Dependency & Image Updates

  • Dependency management: Mend Renovate. All automated dependency and container image updates are handled by Mend Renovate. Renovate opens PRs automatically — review, approve, and merge them through the standard PR process.
  • Dependabot is not used and will not be used. Do not configure Dependabot on any repository. Do not enable it via GitHub settings or .github/dependabot.yml.

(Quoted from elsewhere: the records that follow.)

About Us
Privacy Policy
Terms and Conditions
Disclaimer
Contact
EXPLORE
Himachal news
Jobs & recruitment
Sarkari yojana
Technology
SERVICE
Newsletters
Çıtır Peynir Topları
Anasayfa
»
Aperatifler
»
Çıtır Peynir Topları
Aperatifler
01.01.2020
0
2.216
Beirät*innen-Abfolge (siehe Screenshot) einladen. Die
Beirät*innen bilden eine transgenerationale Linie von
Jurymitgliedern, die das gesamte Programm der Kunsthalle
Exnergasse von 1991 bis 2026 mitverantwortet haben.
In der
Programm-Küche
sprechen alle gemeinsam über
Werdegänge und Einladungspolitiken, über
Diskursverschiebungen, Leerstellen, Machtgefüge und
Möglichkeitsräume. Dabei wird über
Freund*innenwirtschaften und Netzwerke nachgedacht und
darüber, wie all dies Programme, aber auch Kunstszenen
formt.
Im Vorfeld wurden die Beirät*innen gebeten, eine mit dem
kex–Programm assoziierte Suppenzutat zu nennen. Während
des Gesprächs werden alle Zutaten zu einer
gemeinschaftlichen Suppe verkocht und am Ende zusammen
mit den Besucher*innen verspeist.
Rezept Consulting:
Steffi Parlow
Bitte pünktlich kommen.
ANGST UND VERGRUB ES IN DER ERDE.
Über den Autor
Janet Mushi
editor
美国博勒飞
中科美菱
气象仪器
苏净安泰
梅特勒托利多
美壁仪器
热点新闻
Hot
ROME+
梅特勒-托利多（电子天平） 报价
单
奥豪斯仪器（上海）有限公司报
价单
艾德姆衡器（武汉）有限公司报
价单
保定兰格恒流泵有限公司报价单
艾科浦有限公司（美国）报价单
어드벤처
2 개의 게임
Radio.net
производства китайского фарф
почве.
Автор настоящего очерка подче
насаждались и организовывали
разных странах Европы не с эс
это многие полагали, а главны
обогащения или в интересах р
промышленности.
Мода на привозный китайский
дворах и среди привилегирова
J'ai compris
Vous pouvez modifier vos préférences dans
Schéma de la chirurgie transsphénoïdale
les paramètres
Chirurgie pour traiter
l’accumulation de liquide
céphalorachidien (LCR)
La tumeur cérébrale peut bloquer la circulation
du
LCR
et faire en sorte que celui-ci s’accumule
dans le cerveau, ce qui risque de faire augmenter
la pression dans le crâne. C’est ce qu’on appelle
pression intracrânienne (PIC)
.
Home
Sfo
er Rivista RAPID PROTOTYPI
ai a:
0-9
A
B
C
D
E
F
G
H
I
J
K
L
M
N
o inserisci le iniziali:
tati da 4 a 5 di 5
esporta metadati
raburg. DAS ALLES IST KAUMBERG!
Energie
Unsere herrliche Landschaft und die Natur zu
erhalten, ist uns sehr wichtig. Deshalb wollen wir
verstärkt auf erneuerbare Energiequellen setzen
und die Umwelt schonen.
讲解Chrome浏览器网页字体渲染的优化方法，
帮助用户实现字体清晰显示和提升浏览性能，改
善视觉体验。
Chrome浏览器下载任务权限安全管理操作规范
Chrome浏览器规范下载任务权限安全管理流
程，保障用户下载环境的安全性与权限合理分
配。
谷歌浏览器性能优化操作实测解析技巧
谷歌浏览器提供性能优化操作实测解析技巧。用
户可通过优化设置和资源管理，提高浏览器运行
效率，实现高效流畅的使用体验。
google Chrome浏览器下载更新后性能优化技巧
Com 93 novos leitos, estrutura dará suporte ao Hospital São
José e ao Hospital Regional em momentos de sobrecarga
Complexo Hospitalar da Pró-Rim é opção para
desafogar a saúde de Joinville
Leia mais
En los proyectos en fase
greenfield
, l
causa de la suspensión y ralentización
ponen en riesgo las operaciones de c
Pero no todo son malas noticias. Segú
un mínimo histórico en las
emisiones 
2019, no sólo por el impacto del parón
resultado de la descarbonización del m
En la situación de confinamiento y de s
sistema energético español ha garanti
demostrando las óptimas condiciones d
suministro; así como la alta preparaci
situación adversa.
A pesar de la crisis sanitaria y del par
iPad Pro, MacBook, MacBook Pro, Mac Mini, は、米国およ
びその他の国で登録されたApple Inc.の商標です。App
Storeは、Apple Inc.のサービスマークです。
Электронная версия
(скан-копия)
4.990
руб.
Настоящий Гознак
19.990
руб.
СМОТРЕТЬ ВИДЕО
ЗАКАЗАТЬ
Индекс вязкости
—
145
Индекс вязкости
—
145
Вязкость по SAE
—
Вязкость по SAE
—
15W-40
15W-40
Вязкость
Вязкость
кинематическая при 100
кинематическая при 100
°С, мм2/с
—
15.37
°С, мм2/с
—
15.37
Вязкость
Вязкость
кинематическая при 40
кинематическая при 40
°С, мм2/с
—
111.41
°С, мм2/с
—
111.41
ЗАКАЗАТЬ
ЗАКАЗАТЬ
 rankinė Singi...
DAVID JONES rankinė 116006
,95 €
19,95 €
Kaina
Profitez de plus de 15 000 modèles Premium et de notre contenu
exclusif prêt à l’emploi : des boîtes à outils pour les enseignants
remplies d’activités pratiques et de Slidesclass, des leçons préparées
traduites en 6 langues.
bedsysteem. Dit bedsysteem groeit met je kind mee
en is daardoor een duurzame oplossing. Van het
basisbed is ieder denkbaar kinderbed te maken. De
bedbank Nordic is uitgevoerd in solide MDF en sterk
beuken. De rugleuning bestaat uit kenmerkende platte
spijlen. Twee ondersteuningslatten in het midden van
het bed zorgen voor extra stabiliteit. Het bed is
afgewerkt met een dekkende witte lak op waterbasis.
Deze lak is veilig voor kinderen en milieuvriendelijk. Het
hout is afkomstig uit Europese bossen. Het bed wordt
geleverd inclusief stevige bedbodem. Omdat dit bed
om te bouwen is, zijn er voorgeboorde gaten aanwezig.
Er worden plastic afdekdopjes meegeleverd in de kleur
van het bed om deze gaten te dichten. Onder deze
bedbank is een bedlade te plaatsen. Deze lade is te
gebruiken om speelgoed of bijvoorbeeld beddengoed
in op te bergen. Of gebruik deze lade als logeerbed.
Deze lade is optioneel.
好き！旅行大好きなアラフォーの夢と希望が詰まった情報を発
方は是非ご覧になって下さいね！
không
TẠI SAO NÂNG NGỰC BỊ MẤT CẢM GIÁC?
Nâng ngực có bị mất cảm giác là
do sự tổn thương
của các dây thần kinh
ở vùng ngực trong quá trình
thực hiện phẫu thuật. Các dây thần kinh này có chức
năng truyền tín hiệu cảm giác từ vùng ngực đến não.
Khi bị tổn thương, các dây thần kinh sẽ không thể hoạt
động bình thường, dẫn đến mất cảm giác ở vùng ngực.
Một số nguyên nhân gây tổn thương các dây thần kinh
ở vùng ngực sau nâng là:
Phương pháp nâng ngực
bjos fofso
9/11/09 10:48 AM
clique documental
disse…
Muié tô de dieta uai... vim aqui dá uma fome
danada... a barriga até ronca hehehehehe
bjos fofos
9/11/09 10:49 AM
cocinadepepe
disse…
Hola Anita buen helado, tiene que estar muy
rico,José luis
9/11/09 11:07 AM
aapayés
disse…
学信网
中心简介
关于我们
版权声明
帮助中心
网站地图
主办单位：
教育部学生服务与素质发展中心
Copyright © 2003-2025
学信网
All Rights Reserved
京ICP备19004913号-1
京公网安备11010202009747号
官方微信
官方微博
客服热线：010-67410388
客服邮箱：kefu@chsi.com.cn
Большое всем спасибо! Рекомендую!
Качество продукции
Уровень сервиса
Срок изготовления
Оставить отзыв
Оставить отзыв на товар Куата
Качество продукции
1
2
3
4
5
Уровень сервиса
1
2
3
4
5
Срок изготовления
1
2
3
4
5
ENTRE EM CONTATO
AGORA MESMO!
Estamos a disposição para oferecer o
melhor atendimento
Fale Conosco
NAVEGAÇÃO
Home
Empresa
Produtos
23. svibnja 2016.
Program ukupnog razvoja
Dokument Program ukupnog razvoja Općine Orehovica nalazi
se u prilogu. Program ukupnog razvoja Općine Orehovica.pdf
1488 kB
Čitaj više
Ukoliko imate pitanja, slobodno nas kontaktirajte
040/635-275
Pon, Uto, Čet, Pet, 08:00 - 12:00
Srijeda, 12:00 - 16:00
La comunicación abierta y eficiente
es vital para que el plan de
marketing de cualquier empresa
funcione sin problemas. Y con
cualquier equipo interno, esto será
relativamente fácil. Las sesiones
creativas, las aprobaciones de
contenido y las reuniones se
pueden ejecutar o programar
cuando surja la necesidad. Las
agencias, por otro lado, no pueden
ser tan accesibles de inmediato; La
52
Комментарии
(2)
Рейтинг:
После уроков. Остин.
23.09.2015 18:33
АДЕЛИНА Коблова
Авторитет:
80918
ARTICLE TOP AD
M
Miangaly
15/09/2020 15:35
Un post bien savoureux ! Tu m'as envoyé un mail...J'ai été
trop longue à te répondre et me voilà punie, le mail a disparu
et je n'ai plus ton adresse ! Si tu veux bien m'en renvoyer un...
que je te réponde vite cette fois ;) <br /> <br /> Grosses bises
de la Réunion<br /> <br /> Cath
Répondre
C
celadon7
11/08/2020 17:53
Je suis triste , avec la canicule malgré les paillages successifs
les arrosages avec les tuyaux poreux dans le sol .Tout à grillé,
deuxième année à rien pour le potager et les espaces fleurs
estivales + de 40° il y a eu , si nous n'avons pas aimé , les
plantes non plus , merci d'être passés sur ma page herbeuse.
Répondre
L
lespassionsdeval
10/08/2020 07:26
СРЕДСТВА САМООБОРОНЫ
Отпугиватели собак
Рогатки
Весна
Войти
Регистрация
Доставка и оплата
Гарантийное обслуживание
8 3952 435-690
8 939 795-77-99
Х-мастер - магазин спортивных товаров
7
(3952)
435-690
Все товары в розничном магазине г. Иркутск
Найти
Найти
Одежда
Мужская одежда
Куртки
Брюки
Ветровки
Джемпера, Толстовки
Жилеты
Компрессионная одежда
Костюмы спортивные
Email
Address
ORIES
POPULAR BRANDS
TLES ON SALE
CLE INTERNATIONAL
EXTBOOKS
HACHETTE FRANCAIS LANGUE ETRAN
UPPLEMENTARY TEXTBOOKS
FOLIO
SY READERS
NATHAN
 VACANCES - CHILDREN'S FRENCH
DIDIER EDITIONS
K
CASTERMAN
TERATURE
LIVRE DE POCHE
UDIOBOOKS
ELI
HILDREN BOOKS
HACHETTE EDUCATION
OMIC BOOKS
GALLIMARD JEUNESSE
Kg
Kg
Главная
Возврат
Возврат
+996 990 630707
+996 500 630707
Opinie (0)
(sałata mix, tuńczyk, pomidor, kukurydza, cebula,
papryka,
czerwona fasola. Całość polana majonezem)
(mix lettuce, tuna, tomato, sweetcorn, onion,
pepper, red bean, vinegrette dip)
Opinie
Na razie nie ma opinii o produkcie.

If you encounter Dependabot configuration, remove it.

Standards

  • Kubernetes
    • Cluster Access: Cluster wide read access is granted as is read/write access to -dev and -uat namespaces.
    • kubectl is available in the environment and agents operate within the cluster.
  • Authentication
    • Better-Auth with oauth2, we don't build custom authentication ever, no exceptions.
    • istio-external in namespace gateway-system - for externally accessible sites.
    • istio-internal in namespace gateway-system - for internal accessibility only.
    • Authentik is our provider in namespace auth - oidc and oauth2 provider.
      • URL: https://auth.farh.net
      • Credentials: authentik-credentials secret in the relevant namespace (cartsnitch / cartsnitch-dev) contains API credentials for Authentik admin operations.
    • Authentik, Auth0, Okta, and Entra-ID should all be supported.
  • Infrastructure as Code (Terraform)
    • Terraform can be deployed for infrastructure tasks via the Flux OpenTofu Controller in a GitOps fashion.
    • Submit Terraform configurations via a PR to cartsnitch/infra — the tofu controller reconciles them on merge.
    • Use when Authentik configuration, DNS, or other infrastructure provisioning tasks require it.
  • Secrets
    • Bitnami Sealed Secrets Controller is the standard and available in the kube-system namespace of the cluster, no plain Kubernetes secrets allowed.
    • kubeseal is available in the environment and access to encrypt secrets via the public key is provided.
  • Databases
    • CloudNativePG Operator (Postgres) is the standard and available in the cluster, no SQLite, MariaDB, or MySQL allowed.
    • Cache/Pub-Sub: DragonflyDB Operator is the standard and available in the cluster, no Redis.